The orchard is hanging in there as another summer leaps into action, despite not having a lot of time to devote to it. The winter was as hard as could be – no way to get the gate open, but fortunately there was a place where the snow came up close to the top of the fence, so we could climb over and inspect – here’s Emily snowshoeing past trees in snow at least 3 feet deep:
For all that there was surprisingly little damage – a couple of trees lost some bark to mice above the spiral wrap, but nothing fatal:
Unfortunately both hives of bees failed over the long, cold winter. Emily has been the main beekeeper, and she was too busy/discouraged to take on another set of hives, so instead Alexis and I made nesting blocks for orchard mason bees using scrap wood and a 5/16″ drill bit. On some of them Alexis made cool patterns:
We’ll see how the bee houses work in terms of occupancy and pollination. Not much in the way of planting (though I did transplant one small pear tree that I grafted a few years ago). But I did manage to haul a load of composted goat manure to the orchard and spread it. Here the dogs caught a ride on the loaded dump trailer:
The orchard is greening up nicely now; soon I’ll have to mow and mulch:
Back at Stroudwater we have also made small increments of progress. The winter wreaked havoc with grafting that I’d previously done on wild apple trees in the north side woods, with heavy wet snow dropping pine limbs that smashed a couple of bark grafts that had taken nicely, so I did some rework there. I also tried something interesting to convert a large wild apple that was savaged by ice. Over 50% of the top had broken off under the weight of early winter snow:
The trunk was damaged by the ripped-off section to the point where it would never heal effectively; also the branches were way too tall and the wild apples of no particular quality. So I cut a wide notch with a chainsaw below the broken part (face height seems to be the best compromise between ‘above the deer’ and ‘low enough to reach’) and grafted in several scions on the exposed half of the trunk. (I don’t remember what variety, but it’s written on the tag).
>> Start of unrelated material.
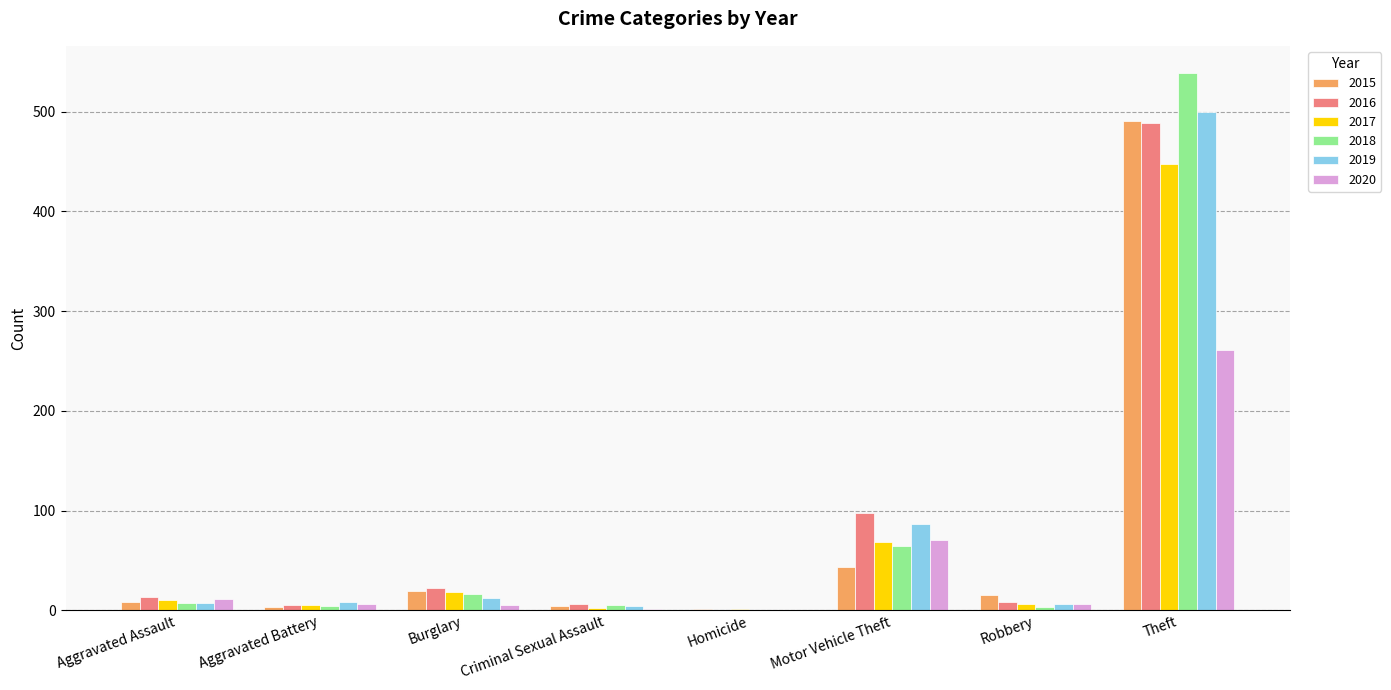

How many distinct data groups are displayed?

6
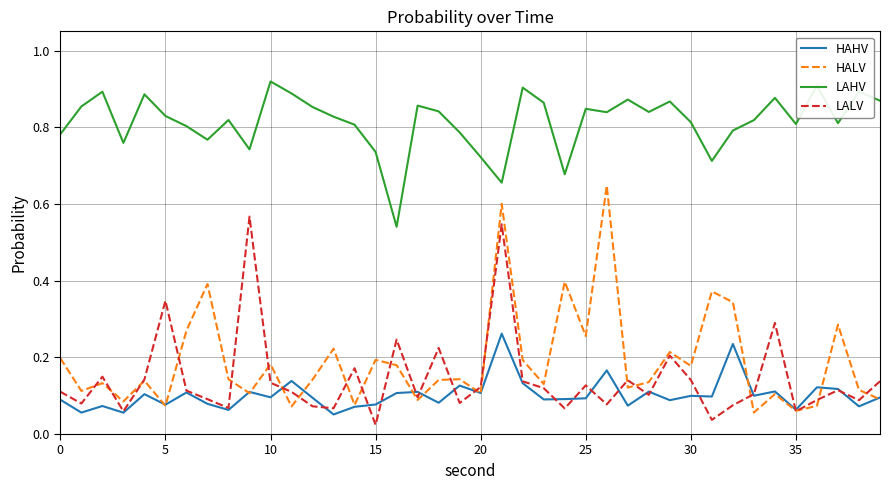

List the series in order of their peak value, lowest first.

HAHV, LALV, HALV, LAHV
With any luck the remaining top will provide enough photosynthesis to keep the roots alive, and the radical pruning of the top courtesy of ma nature will push a lot of energy into the new scions. Then in a couple of years once the new wood has taken off and is 5-6 feet tall, I’ll delicately dice off the top, trim the trunk flush with the notch, and graft in some sacrificial scionwood to help the wide cut-off stump heal. Here is the tree as I left it:
We also planted some berries in one of the few sunny spots in the yard; a row of 7 Boyne summerbearing raspberries, and some new highbush blueberries – from west to east: Jersey, Northland, Earliblue, Northland.
After the long melt-out the spring started dry but now we have a solid chunk of rain coming; we’ll see how the fruit sets and the season progresses.